### WHAT IS BEING ASKED
Find the line with "Frame / Channel" in the entries below. Repeat it, every following line, and the line with "(lossy/lossless) | Efficient", exactly and with nothing added.

───

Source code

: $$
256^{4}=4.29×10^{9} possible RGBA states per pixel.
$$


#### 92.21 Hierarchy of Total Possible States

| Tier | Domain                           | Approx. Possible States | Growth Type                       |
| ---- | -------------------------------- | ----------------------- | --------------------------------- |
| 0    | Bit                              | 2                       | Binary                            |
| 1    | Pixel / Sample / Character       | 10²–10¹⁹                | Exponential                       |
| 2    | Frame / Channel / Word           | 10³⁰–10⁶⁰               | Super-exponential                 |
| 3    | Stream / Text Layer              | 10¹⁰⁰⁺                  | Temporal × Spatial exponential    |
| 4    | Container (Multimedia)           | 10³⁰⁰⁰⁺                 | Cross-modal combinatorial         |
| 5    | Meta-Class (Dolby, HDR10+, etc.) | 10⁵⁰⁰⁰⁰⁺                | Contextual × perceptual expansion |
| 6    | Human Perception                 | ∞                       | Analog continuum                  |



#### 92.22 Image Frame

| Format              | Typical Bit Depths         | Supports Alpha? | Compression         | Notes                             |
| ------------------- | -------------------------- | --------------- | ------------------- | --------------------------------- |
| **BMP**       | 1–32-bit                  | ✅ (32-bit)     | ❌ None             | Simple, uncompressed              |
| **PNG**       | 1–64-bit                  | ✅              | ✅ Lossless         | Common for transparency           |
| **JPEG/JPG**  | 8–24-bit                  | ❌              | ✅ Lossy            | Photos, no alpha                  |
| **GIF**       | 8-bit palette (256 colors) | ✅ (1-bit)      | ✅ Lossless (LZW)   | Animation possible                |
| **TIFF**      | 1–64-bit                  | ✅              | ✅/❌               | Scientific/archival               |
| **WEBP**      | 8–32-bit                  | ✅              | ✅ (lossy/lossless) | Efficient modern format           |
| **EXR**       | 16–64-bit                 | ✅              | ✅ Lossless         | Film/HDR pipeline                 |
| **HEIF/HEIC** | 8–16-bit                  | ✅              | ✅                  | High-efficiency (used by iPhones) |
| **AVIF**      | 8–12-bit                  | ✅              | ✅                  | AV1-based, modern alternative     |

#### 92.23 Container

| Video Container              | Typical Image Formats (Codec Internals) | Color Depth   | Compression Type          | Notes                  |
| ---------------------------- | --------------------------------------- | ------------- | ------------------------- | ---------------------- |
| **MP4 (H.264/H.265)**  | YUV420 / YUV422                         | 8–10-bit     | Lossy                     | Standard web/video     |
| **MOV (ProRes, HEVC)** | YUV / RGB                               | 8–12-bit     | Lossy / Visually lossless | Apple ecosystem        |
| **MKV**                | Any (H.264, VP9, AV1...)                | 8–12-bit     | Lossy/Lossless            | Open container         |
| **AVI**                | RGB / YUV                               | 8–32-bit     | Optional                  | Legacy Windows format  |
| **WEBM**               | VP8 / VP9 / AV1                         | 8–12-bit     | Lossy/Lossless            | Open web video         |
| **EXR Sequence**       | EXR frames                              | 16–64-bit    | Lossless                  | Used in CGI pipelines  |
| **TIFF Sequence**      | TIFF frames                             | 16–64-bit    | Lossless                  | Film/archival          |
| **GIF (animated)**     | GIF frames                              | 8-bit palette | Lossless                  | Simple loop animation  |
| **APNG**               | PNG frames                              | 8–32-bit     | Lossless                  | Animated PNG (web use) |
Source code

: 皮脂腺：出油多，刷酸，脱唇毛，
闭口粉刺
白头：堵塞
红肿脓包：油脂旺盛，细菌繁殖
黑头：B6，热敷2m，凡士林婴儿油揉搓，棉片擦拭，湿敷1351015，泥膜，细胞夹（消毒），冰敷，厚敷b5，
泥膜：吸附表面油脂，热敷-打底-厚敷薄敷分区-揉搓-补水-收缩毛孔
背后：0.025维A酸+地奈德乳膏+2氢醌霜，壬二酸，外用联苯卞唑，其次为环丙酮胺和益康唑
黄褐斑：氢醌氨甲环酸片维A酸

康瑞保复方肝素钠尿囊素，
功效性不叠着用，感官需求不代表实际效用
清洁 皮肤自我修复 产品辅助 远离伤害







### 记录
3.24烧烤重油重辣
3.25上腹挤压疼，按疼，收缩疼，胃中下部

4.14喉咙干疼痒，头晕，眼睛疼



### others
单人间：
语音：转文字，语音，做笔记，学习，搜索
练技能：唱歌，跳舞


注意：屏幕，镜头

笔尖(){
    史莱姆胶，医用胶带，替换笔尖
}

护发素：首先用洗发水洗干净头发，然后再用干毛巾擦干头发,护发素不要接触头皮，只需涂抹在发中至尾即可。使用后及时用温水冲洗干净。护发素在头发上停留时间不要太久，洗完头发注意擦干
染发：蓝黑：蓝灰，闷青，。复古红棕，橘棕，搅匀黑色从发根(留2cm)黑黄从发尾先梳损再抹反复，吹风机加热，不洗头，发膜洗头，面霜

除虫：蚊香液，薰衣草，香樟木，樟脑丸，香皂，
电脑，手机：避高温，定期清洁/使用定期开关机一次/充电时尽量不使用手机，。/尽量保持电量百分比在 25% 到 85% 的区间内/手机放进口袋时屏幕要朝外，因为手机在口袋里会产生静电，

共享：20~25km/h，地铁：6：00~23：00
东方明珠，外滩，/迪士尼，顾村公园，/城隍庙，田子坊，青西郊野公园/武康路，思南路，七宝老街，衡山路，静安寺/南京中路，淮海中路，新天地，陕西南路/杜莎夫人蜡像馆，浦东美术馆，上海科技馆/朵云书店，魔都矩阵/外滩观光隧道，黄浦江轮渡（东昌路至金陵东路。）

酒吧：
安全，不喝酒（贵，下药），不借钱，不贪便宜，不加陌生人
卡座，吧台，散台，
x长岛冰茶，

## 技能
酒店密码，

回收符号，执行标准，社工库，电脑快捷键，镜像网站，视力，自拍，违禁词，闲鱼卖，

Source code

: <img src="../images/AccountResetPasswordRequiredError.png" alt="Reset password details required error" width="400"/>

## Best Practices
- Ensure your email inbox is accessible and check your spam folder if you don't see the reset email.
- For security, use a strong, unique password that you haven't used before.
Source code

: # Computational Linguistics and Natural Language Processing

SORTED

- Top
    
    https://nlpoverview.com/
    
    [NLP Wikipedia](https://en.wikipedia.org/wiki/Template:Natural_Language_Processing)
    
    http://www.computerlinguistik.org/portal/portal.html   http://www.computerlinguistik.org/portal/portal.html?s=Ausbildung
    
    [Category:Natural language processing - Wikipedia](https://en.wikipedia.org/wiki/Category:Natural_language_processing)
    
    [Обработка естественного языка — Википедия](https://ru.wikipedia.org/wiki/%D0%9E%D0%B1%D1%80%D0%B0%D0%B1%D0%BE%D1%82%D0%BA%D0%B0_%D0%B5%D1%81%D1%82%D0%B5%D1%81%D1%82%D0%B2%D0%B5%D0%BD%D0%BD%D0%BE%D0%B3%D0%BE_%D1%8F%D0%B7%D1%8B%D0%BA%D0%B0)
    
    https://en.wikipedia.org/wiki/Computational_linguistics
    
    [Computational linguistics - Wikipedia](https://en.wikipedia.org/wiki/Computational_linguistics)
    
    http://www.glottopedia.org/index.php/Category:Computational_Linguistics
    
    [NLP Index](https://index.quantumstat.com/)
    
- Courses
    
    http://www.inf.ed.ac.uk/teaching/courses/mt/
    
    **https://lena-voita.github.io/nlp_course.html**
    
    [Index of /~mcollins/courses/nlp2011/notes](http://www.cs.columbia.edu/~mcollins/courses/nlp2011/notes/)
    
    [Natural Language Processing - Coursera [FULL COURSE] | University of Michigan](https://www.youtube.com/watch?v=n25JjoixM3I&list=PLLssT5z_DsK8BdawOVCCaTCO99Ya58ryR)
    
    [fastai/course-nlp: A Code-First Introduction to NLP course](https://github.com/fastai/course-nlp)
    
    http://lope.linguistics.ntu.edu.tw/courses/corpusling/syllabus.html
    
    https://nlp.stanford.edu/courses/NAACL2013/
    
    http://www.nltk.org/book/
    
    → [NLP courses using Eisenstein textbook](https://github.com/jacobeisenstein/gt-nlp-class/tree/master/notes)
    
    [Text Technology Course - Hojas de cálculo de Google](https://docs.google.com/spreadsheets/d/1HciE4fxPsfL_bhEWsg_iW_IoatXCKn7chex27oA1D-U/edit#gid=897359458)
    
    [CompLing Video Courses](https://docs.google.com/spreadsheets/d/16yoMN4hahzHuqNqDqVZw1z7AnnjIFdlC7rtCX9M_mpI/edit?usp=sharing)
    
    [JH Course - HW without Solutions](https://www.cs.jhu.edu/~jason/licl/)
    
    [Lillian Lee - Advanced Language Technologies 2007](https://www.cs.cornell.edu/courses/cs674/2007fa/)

───

### ANSWER TO THE EXERCISE
| 2    | Frame / Channel / Word           | 10³⁰–10⁶⁰               | Super-exponential                 |
| 3    | Stream / Text Layer              | 10¹⁰⁰⁺                  | Temporal × Spatial exponential    |
| 4    | Container (Multimedia)           | 10³⁰⁰⁰⁺                 | Cross-modal combinatorial         |
| 5    | Meta-Class (Dolby, HDR10+, etc.) | 10⁵⁰⁰⁰⁰⁺                | Contextual × perceptual expansion |
| 6    | Human Perception                 | ∞                       | Analog continuum                  |



#### 92.22 Image Frame

| Format              | Typical Bit Depths         | Supports Alpha? | Compression         | Notes                             |
| ------------------- | -------------------------- | --------------- | ------------------- | --------------------------------- |
| **BMP**       | 1–32-bit                  | ✅ (32-bit)     | ❌ None             | Simple, uncompressed              |
| **PNG**       | 1–64-bit                  | ✅              | ✅ Lossless         | Common for transparency           |
| **JPEG/JPG**  | 8–24-bit                  | ❌              | ✅ Lossy            | Photos, no alpha                  |
| **GIF**       | 8-bit palette (256 colors) | ✅ (1-bit)      | ✅ Lossless (LZW)   | Animation possible                |
| **TIFF**      | 1–64-bit                  | ✅              | ✅/❌               | Scientific/archival               |
| **WEBP**      | 8–32-bit                  | ✅              | ✅ (lossy/lossless) | Efficient modern format           |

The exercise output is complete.